▶ [Try it] Please list every criterion the latent class analyses passage uses to compare models with different numbers of classes.

*** Reading passage ***

Latent class analyses

Across the three cohorts, the VLMR test consistently showed that two-class and three-class models were significant improvements over models with one fewer class (Fig 1). Entropy was nearly 0.80 or higher for two- and three-class models in all cohorts, indicating good separation of classes. Compared to the two-class models in the Cornell wild-type and Columbia delta wave cohorts, entropy was higher for the three-class models. The BIC decreased between all 2- and 3-class models. Class size became small in 4- and 5-class models. Mean probabilities for class membership in the 3-class models were all ≥ 0.90 (S7 Table in S1 Text). Across the cohorts, patients from a single class in the two-class models were primarily split into two classes in the three-class models (Fig 1A–C).

Download:

Fig 1. Latent class model fit statistics and alluvial diagrams showing patient-latent class transitions between two and three class models.

*** End of Reading passage ***
*** Provided data ***

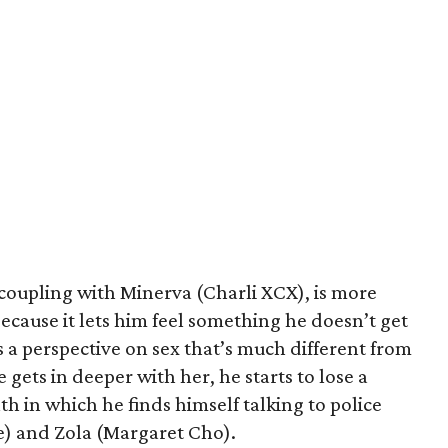
 coupling with Minerva (Charli XCX), is more
because it lets him feel something he doesn’t get
 a perspective on sex that’s much different from
 gets in deeper with her, he starts to lose a
th in which he finds himself talking to police
e) and Zola (Margaret Cho).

*** End of Provided data ***

▶ [Solved exercise]
- VLMR test
- Entropy
- BIC
- Class size
- Mean probabilities for class membership